Test set accuracy of bc: 0.69


A single tree dt would have achieved an accuracy of 62% which is 7% lower than bc's accuracy!

## AdaBoost Classifier

As a first step, you'll start by instantiating an AdaBoost classifier.

In [0]:
# Import DecisionTreeClassifier
from sklearn.tree import DecisionTreeClassifier

# Import AdaBoostClassifier
from sklearn.ensemble import AdaBoostClassifier

# Instantiate dt
dt = DecisionTreeClassifier(max_depth=2, random_state=1)

# Instantiate ada
ada = AdaBoostClassifier(base_estimator=dt, n_estimators=180, random_state=1)

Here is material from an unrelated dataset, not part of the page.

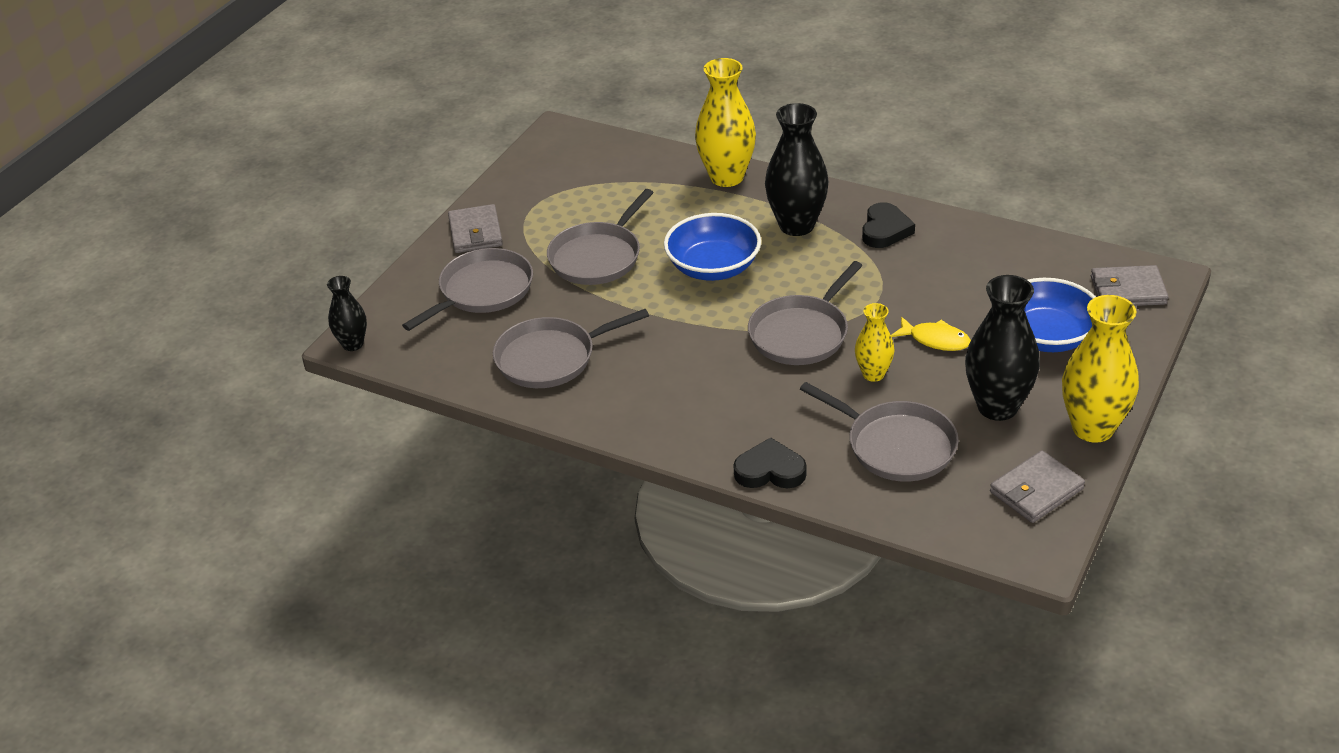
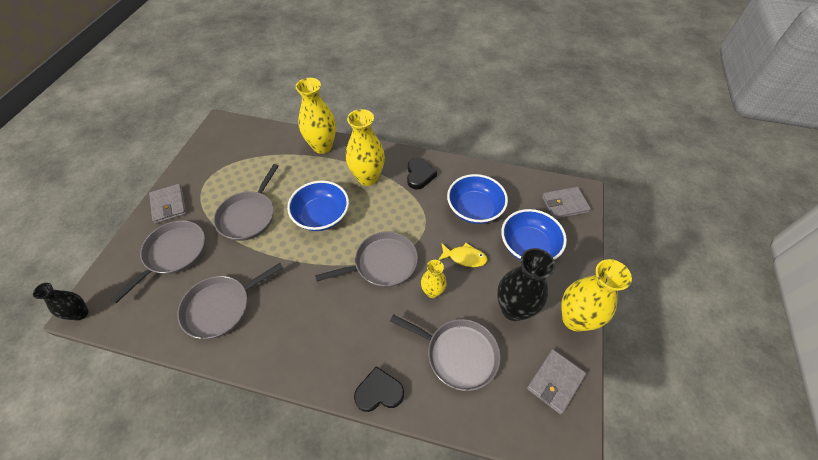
camera: 15 degrees left, 15 degrees up
grey pan [748,261,863,365] -> grey pan turned 135 degrees counterclockwise [315,231,418,287]
black vase [765,103,829,236] -> yellow vase [346,109,385,186]
none -> blue bowl [447,174,508,224]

Next we will train ada and evaluate the probability of obtaining the positive class in the test set.

In [0]:
# Fit ada to the training set
ada.fit(X_train, y_train)

# Compute the probabilities of obtaining the positive class
y_pred_proba = ada.predict_proba(X_test)[:,1]

In [37]:
# Import roc_auc_score
from sklearn.metrics import roc_auc_score 

# Evaluate test-set roc_auc_score
ada_roc_auc = roc_auc_score(y_test, y_pred_proba)

# Print roc_auc_score
print('ROC AUC score: {:.2f}'.format(ada_roc_auc))

ROC AUC score: 0.70


This untuned AdaBoost classifier achieved a ROC AUC score of 0.70!